Infelizmente o sistema científico e tecnológico também foi imbuído da ideo­logia oficial de que o Brasil começou há oito anos. Quando cheguei ao ministério, apesar das dificuldades enfrentadas, a indispensável participação do setor privado no orçamento de ciência e tecnologia era de 6%; quando saí, atingia 30%. Quando o Sérgio Rezende deixou o ministério em 2010, esse percentual era de 34%. Triplicamos o número de doutores, de mil para 3 mil e a administração passada também o triplicou para 10 mil. Em termos relativos aumentou muito pouco; em termos absolutos, o volume de recursos cresceu com o PIB. Quando saí do MCT cerca de 1% ou 1,1% do PIB era o que se gastava em ciência e tecnologia; agora está em 1,3%. O PIB aumentou, mas o esforço relativo quase não mudou. O indicador das patentes licenciadas continua mau: 90% delas são registradas por não residentes. A produção científica nacional aumentou e o número frequentemente citado é de 19 mil publicações anuais. Mas houve uma mudança de base de contagem, hoje mais ampla do que a anterior utilizada pelo ISI.

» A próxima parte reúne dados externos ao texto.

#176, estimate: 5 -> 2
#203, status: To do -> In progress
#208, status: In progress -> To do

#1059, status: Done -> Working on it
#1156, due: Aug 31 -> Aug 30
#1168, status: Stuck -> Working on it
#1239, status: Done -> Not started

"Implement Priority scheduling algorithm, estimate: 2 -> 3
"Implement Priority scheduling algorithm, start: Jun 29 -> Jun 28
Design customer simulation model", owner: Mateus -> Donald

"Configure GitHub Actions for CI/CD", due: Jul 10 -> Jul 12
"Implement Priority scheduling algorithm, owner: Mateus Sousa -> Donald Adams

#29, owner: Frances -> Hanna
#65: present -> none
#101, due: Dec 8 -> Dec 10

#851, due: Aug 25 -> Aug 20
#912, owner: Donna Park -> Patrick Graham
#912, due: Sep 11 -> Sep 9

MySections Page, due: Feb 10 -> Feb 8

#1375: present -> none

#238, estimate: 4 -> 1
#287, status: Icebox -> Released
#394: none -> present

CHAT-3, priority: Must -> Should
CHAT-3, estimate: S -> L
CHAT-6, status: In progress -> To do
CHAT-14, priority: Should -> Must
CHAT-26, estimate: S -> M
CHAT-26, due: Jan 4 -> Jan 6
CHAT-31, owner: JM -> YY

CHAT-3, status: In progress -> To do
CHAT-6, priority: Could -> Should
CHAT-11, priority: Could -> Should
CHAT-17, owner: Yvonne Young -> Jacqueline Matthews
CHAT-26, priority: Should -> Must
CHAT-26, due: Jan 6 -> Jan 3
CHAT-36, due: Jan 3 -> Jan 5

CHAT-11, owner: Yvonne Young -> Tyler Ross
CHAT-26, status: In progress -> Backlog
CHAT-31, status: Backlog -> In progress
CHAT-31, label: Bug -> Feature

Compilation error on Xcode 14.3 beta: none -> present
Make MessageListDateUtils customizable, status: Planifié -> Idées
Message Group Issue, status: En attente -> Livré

O número de revistas brasileiras na base de revistas ISI foi de algumas dezenas para mais de uma centena.
Quando mudou a base, o número naturalmente aumentou. Em outros termos, não foi um aumento tão grande. Essa questão me leva a referir de novo às dificuldades  que enfrentei e a algumas realizações. Uma delas foi a criação do CPTEC [Centro de Previsão de Tempo e Estudos Climáticos, do Inpe], graças ao qual o Brasil passou a ter uma previsão meteorológica de Primeiro Mundo. Foi instalado em Petrópolis o Laboratório Nacional de Computação Científica José Pelúcio Ferreira, que saiu do Rio, onde funcionava na Praia Vermelha, para um novo campus. O Laboratório Nacional de Luz Síncrotron também começou a funcionar no governo Fernando Henrique, financiado com recursos em parte oriundos da privatização da CSN, durante o governo Itamar. No caso dos chamados fundos setoriais, criou-se, na minha gestão, o fundo de royalties provenientes da renda das concessões petrolíferas, destinando-o à ciência e tecnologia, graças à proposta do então senador Eliseu Resende, que restabeleceu para a União o monopólio do petróleo. Na área espacial, criamos a Agência Espacial Brasileira e foram construídos dois satélites brasileiros no Inpe, além de outros dois em colaboração com os chineses. O setor foi consideravelmente favorecido pela continuidade do Programa de Desenvolvimento Científico e Tecnológico [PADCT] junto ao Banco Mundial e pela criação de fundos para os Núcleos de Excelência, que se tornaram marcos importantes para a presença do Brasil no contexto da ciência mundial.